▸ SUPPLIED RECORDS:

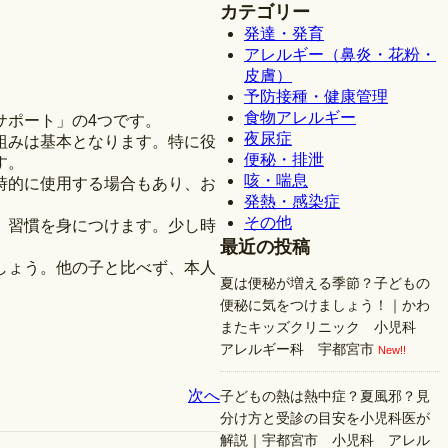
？
カテゴリー
発達・発育
アレルギー（鼻炎・花粉・
皮膚）
予防接種・健康管理
食物アレルギー
サポート」の4つです。
夜尿症
組みは基本となります。特に役
便秘・排泄
す。
咳・喘息
時的に使用する場合もあり、お
発熱・感染症
その他
」習慣を身につけます。少し時
最近の投稿
しょう。他の子と比べず、本人
夏は便秘が増える季節？子どもの
便秘に気をつけましょう！｜かわ
またキッズクリニック 小児科
アレルギー科 宇都宮市
New!!
次へ
子どもの熱は熱中症？夏風邪？見
分け方と受診の目安を小児科医が
解説｜宇都宮市 小児科 アレル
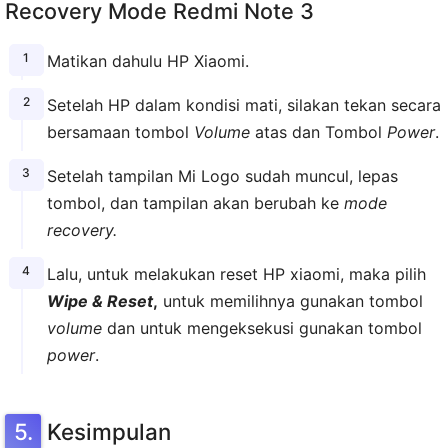
Recovery Mode Redmi Note 3
Matikan dahulu HP Xiaomi.
Setelah HP dalam kondisi mati, silakan tekan secara
bersamaan tombol
Volume
atas dan Tombol
Power
.
Setelah tampilan Mi Logo sudah muncul, lepas
tombol, dan tampilan akan berubah ke
mode
recovery.
Lalu, untuk melakukan reset HP xiaomi, maka pilih
Wipe & Reset
,
untuk memilihnya gunakan tombol
volume
dan untuk mengeksekusi gunakan tombol
power
.
Kesimpulan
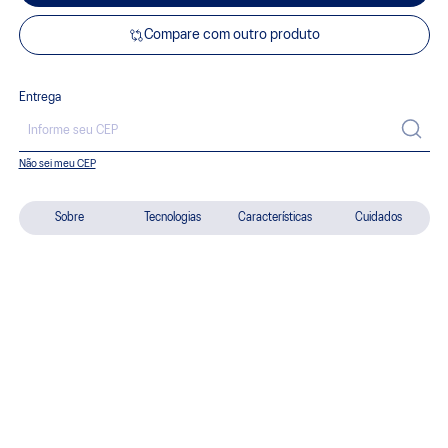
Compare com outro produto
Entrega
Não sei meu CEP
Sobre
Tecnologias
Características
Cuidados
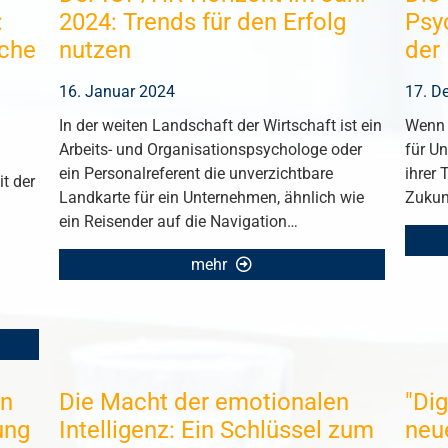
:
2024: Trends für den Erfolg
Psy
iche
nutzen
der 
16. Januar 2024
17. D
In der weiten Landschaft der Wirtschaft ist ein
Wenn 
Arbeits- und Organisationspsychologe oder
für Un
ein Personalreferent die unverzichtbare
ihrer
it der
Landkarte für ein Unternehmen, ähnlich wie
Zukun
ein Reisender auf die Navigation…
mehr
en
Die Macht der emotionalen
"Di
ung
Intelligenz: Ein Schlüssel zum
neu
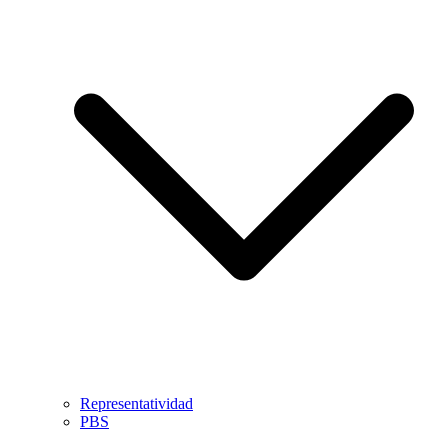
Representatividad
PBS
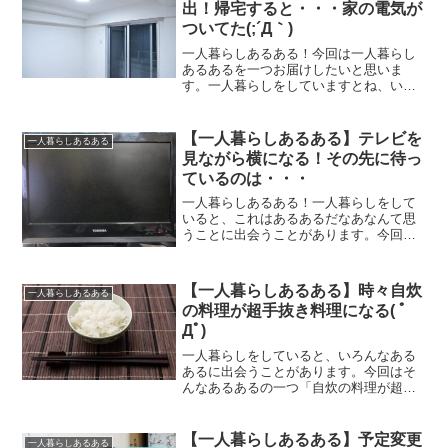
出！帰宅すると・・・家の電気が
ついてた(;´Д｀)
一人暮らしあるある！今回は一人暮らし
あるあるを一つお届けしたいと思いま
す。一人暮らしをしていますとね、いろ
んなことがあるわけでありまして。失敗
談と言いますか何と言いますか・・・。
そんなことを書いていくシリーズがこの
【一人暮らしあるある】テレビを
一人暮らしあるある
一人暮らしあるある。今回は...
見ながら横になる！その先に待っ
ているのは・・・
一人暮らしあるある！一人暮らしをして
いると、これはあるあるだなあなんて思
うことに出会うことがあります。今回は
そんなお話を1つしていこうと思います。
そこには一人暮らしであるがゆえの理由
と、侘しさが詰まっていたり。一人暮ら
【一人暮らしあるある】時々自炊
一人暮らしあるある
しのリアルとでもいうべ...
の料理が超手抜き料理になる( ﾟ
Дﾟ)
一人暮らしをしていると、いろんなある
あるに出会うことがあります。今回はそ
んなあるあるの一つ「自炊の料理が超手
抜きになることがある」ということにつ
いて。毎日毎日自炊をしていると、中に
は作るのが嫌になることもあるんですよ
【一人暮らしあるある】予定変更
一人暮らしあるある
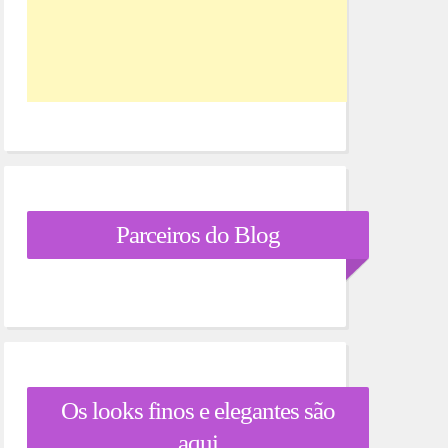
Parceiros do Blog
Os looks finos e elegantes são
aqui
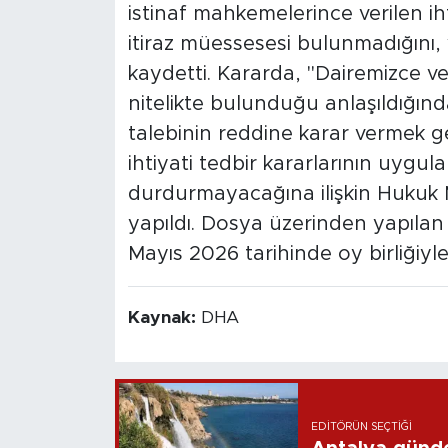
istinaf mahkemelerince verilen iht
itiraz müessesesi bulunmadığını, 
kaydetti. Kararda, "Dairemizce ver
nitelikte bulunduğu anlaşıldığından
talebinin reddine karar vermek ger
ihtiyati tedbir kararlarının uygula
durdurmayacağına ilişkin Hukuk
yapıldı. Dosya üzerinden yapılan
Mayıs 2026 tarihinde oy birliğiyle v
Kaynak:
DHA
EDITÖRÜN SEÇTIĞI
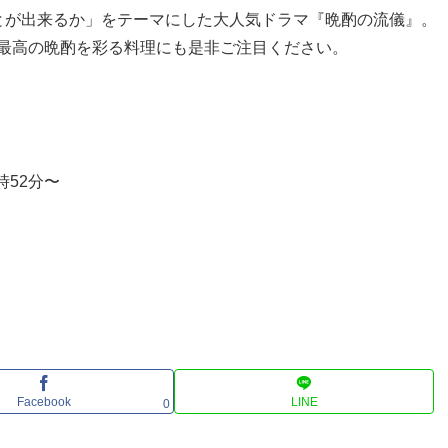
とが出来るか」をテーマにした大人気ドラマ『晩酌の流儀』。
最高の晩酌を彩る料理にも是非ご注目ください。
時52分〜
Facebook
LINE
0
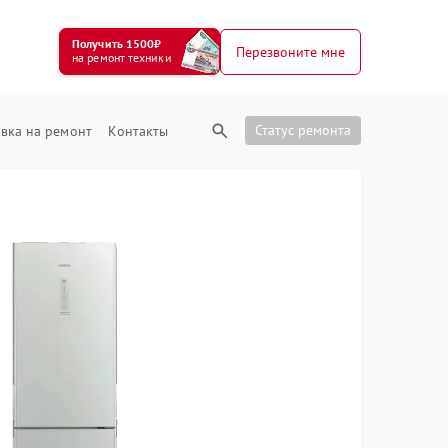
Получить 1500₽
Перезвоните мне
на ремонт техники
Статус ремонта
вка на ремонт
Контакты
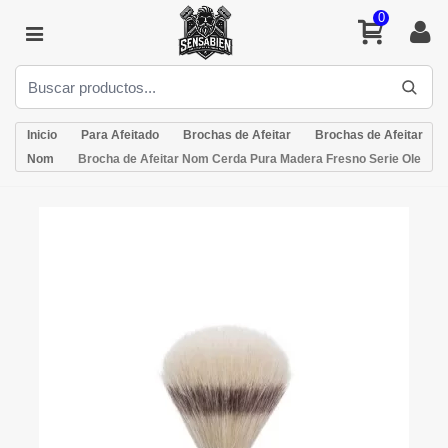
0
Inicio
Para Afeitado
Brochas de Afeitar
Brochas de Afeitar
Nom
Brocha de Afeitar Nom Cerda Pura Madera Fresno Serie Ole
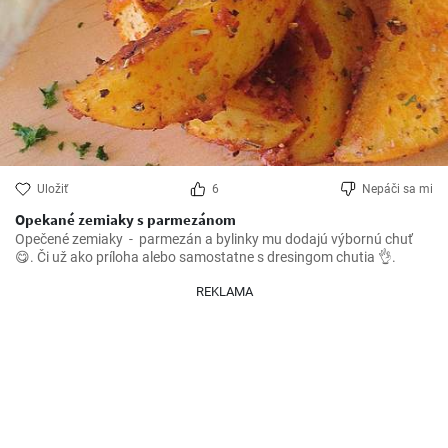
Uložiť
6
Nepáči sa mi
Opekané zemiaky s parmezánom
Opečené zemiaky  -  parmezán a bylinky mu dodajú výbornú chuť 
😋. Či už ako príloha alebo samostatne s dresingom chutia 👌.
REKLAMA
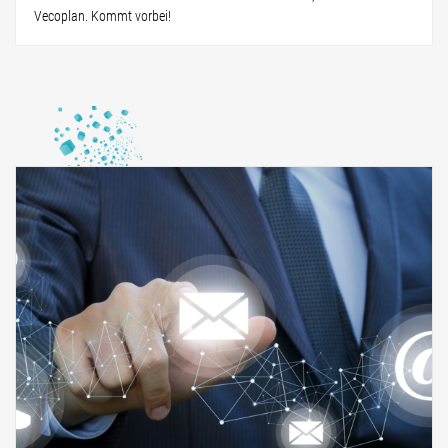
Vecoplan. Kommt vorbei!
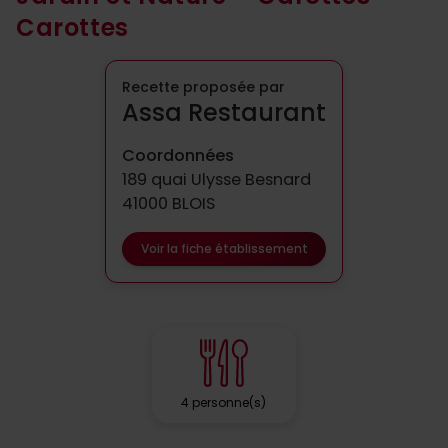
Carottes
Recette proposée par
Assa Restaurant
Coordonnées
189 quai Ulysse Besnard
41000 BLOIS
Voir la fiche établissement
4 personne(s)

▸ TASK BRIEF:
Reproduce all of the lines above word for word, leaving out the pictures.

▸ OUTPUT OF THE TASK:
？
カテゴリー
発達・発育
アレルギー（鼻炎・花粉・
皮膚）
予防接種・健康管理
食物アレルギー
サポート」の4つです。
夜尿症
組みは基本となります。特に役
便秘・排泄
す。
咳・喘息
時的に使用する場合もあり、お
発熱・感染症
その他
」習慣を身につけます。少し時
最近の投稿
しょう。他の子と比べず、本人
夏は便秘が増える季節？子どもの
便秘に気をつけましょう！｜かわ
またキッズクリニック 小児科
アレルギー科 宇都宮市
New!!
次へ
子どもの熱は熱中症？夏風邪？見
分け方と受診の目安を小児科医が
解説｜宇都宮市 小児科 アレル
Recovery Mode Redmi Note 3
Matikan dahulu HP Xiaomi.
Setelah HP dalam kondisi mati, silakan tekan secara
bersamaan tombol
Volume
atas dan Tombol
Power
.
Setelah tampilan Mi Logo sudah muncul, lepas
tombol, dan tampilan akan berubah ke
mode
recovery.
Lalu, untuk melakukan reset HP xiaomi, maka pilih
Wipe & Reset
,
untuk memilihnya gunakan tombol
volume
dan untuk mengeksekusi gunakan tombol
power
.
Kesimpulan
Compare com outro produto
Entrega
Não sei meu CEP
Sobre
Tecnologias
Características
Cuidados
:
2024: Trends für den Erfolg
Psy
iche
nutzen
der 
16. Januar 2024
17. D
In der weiten Landschaft der Wirtschaft ist ein
Wenn 
Arbeits- und Organisationspsychologe oder
für Un
ein Personalreferent die unverzichtbare
ihrer
it der
Landkarte für ein Unternehmen, ähnlich wie
Zukun
ein Reisender auf die Navigation…
mehr
en
Die Macht der emotionalen
"Di
ung
Intelligenz: Ein Schlüssel zum
neu
Representatividad
PBS
出！帰宅すると・・・家の電気が
ついてた(;´Д｀)
一人暮らしあるある！今回は一人暮らし
あるあるを一つお届けしたいと思いま
す。一人暮らしをしていますとね、いろ
んなことがあるわけでありまして。失敗
談と言いますか何と言いますか・・・。
そんなことを書いていくシリーズがこの
【一人暮らしあるある】テレビを
一人暮らしあるある
一人暮らしあるある。今回は...
見ながら横になる！その先に待っ
ているのは・・・
一人暮らしあるある！一人暮らしをして
いると、これはあるあるだなあなんて思
うことに出会うことがあります。今回は
そんなお話を1つしていこうと思います。
そこには一人暮らしであるがゆえの理由
と、侘しさが詰まっていたり。一人暮ら
【一人暮らしあるある】時々自炊
一人暮らしあるある
しのリアルとでもいうべ...
の料理が超手抜き料理になる( ﾟ
Дﾟ)
一人暮らしをしていると、いろんなある
あるに出会うことがあります。今回はそ
んなあるあるの一つ「自炊の料理が超手
抜きになることがある」ということにつ
いて。毎日毎日自炊をしていると、中に
は作るのが嫌になることもあるんですよ
【一人暮らしあるある】予定変更
一人暮らしあるある
Parceiros do Blog
Os looks finos e elegantes são
aqui
istinaf mahkemelerince verilen iht
itiraz müessesesi bulunmadığını, 
kaydetti. Kararda, "Dairemizce ver
nitelikte bulunduğu anlaşıldığından
talebinin reddine karar vermek ger
ihtiyati tedbir kararlarının uygula
durdurmayacağına ilişkin Hukuk
yapıldı. Dosya üzerinden yapılan
Mayıs 2026 tarihinde oy birliğiyle v
Kaynak:
DHA
EDITÖRÜN SEÇTIĞI
とが出来るか」をテーマにした大人気ドラマ『晩酌の流儀』。
最高の晩酌を彩る料理にも是非ご注目ください。
時52分〜
Facebook
LINE
0
Получить 1500₽
Перезвоните мне
на ремонт техники
Статус ремонта
вка на ремонт
Контакты
0
Inicio
Para Afeitado
Brochas de Afeitar
Brochas de Afeitar
Nom
Brocha de Afeitar Nom Cerda Pura Madera Fresno Serie Ole
Uložiť
6
Nepáči sa mi
Opekané zemiaky s parmezánom
Opečené zemiaky  -  parmezán a bylinky mu dodajú výbornú chuť 
😋. Či už ako príloha alebo samostatne s dresingom chutia 👌.
REKLAMA
Vecoplan. Kommt vorbei!
Carottes
Recette proposée par
Assa Restaurant
Coordonnées
189 quai Ulysse Besnard
41000 BLOIS
Voir la fiche établissement
4 personne(s)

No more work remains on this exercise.